Tony Campos Mejia, Appellant, v. United States of America, Appellee, 253 F.2d 560 (9th Cir. 1958)Annotate this Case
March 5, 1958
Roy D. Miller, Los Angeles, Cal., for appellant.
Laughlin E. Waters, U. S. Atty., David B. Schefrin, Ronald S. Rosen, Lloyd F. Dunn, Asst. U. S. Attys., Los Angeles, Cal., for appellee.
Before POPE, FEE, and HAMLEY, Circuit Judges.
Tony Campos Mejia was convicted of the crime of unlawfully receiving, concealing, and transporting marijuana. On this appeal, he contends that it was error to grant the motion of the government to join his case for trial with that of another defendant. He further contends that it was error to deny his motion for a new trial made on the ground that the trial of the two cases together had prevented him from having a fair trial.

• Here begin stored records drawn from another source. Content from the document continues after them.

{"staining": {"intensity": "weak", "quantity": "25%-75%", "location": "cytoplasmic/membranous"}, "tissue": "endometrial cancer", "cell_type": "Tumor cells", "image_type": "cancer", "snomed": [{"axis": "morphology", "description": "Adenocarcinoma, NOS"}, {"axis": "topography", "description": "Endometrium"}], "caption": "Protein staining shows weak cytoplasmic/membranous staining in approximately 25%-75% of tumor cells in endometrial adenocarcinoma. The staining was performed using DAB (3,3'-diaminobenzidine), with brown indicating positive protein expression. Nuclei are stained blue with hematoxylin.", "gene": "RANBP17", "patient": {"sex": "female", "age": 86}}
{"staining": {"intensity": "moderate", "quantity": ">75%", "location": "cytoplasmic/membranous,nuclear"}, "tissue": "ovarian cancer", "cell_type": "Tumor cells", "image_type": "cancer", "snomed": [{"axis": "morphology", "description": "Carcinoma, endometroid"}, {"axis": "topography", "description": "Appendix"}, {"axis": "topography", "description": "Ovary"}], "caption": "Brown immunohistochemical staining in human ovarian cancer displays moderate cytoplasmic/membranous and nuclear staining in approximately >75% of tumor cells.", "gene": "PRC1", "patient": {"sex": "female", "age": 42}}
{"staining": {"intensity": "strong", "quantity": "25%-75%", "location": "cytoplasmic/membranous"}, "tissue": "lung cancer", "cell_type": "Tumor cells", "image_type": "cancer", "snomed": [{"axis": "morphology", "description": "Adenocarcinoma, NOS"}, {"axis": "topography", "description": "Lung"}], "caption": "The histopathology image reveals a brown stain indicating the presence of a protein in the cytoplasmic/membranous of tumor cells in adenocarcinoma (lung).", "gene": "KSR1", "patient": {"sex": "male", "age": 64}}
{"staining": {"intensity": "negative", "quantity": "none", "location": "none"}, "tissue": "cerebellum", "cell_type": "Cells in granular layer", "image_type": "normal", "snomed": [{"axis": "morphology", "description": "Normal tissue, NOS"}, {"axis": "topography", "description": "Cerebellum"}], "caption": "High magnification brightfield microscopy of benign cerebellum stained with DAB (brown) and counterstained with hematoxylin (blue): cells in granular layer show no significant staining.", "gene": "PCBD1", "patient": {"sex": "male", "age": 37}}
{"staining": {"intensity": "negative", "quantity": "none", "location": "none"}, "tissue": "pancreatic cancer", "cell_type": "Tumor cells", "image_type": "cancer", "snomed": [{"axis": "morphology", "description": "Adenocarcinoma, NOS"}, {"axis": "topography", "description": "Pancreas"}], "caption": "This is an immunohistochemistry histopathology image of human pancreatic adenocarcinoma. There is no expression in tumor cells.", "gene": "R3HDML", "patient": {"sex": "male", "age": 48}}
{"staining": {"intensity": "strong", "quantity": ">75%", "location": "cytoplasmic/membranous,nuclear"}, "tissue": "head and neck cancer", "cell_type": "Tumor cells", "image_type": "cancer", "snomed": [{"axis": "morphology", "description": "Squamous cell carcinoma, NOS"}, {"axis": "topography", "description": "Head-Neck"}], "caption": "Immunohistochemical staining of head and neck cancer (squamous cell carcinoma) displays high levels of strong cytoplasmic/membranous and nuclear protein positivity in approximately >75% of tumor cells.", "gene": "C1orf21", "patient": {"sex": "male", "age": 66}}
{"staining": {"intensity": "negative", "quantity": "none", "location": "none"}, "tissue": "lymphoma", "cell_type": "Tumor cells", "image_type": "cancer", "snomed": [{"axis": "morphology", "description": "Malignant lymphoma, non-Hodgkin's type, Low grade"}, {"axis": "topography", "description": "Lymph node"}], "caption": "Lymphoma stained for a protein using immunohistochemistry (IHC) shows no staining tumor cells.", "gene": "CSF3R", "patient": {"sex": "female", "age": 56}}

Finally, appellant argues that the evidence is insufficient to support the verdict, and that his motion for judgment of acquittal made at the close of the trial should have been granted.
Appellant was charged in a single-count indictment with a violation of 21 U.S.C.A. § 176a, in that he had unlawfully received, concealed, and transported forty-seven pounds of bulk marijuana. At the time of his arraignment on this charge, the government moved that his case be joined for trial with that of one Peter Young. Young had previously been indicted on two counts of unlawfully receiving, concealing, and transporting marijuana, and two counts of selling marijuana.
In moving for such joinder, the government pointed out that count four of the indictment against Young pertained to the same transaction involving forty-seven pounds of bulk marijuana, which was the basis of the single-count indictment against appellant. The government represented that the same evidence would be offered to prove both the single charge against appellant and count four against Young. It was not contended that appellant had any connection with the narcotics-law violations charged against Young in the first three counts of his indictment.
Resisting this motion, appellant disclaimed any connection with the offense with which he was charged, his defense being alibi. He represented that he had no knowledge of Young or any of the incidents involved in the Young indictment.
It is conceded that the joinder of these two cases for trial is permissible under the literal language of Rules 13 and 8(b), Federal Rules of Criminal Procedure, 18 U.S.C.A. It is asserted, however, that at the time the motion for joinder was argued, it was apparent that appellant would be prejudiced by such joinder. Appellant urges that it was therefore an abuse of discretion to grant the motion.
The granting of the motion for joinder represents a determination by the trial court that it was not then apparent that appellant would be prejudiced by such joinder. It is contended that this determination is erroneous because of the fact that there was a ratio of four to one between the number of counts in the two indictments.
We do not agree. Substantial disparity in the number of counts in the indictments against two individuals who are required to stand trial together may or may not be prejudicial, according to the circumstances of the case.
Looking at the record as it was at the time the motion for joinder was granted, we find no circumstances pointing to the probability that appellant would be prejudiced. The court then knew that the government would make no attempt to associate appellant with the first three counts of the Young indictment. It was also aware of the protection which could be afforded appellant, by way of instructions to the jury, to minimize the danger of the jury's possible antipathy towards Young being visited upon appellant.
We therefore hold that the court did not abuse its discretion in granting the motion to join these cases for trial.
During the trial, extensive testimony was received concerning all four counts of the Young indictment, only the last of which involved appellant. Young admitted almost every element of each of the four offenses charged against him, relying upon the defense of entrapment. Because of these and other circumstances, appellant argues that the jury was probably confused as to the evidence pertaining only to him. It is also argued that, for the same reasons, the jury probably developed a prejudice against appellant which would not have existed had appellant been tried separately.
These, again, were considerations addressed to the sound discretion of the trial court when it passed upon the motion for a new trial. Since the offenses charged against Young and appellant were relatively simple in nature, and clearly separable for purposes of proof, the court apparently concluded that the jury had not been confused. The fact that the proof against Young, including his own admissions, was relatively strong, would not necessarily redound to the disadvantage of appellant. The court apparently concluded that it did not. There is nothing in the record before us which would warrant us in reaching a contrary conclusion.
The court also gave protective instructions designed to insure against any possible confusion or prejudice.
We hold that the trial court did not abuse its discretion in denying the motion for a new trial.
The evidence was sufficient to support the verdict of the jury.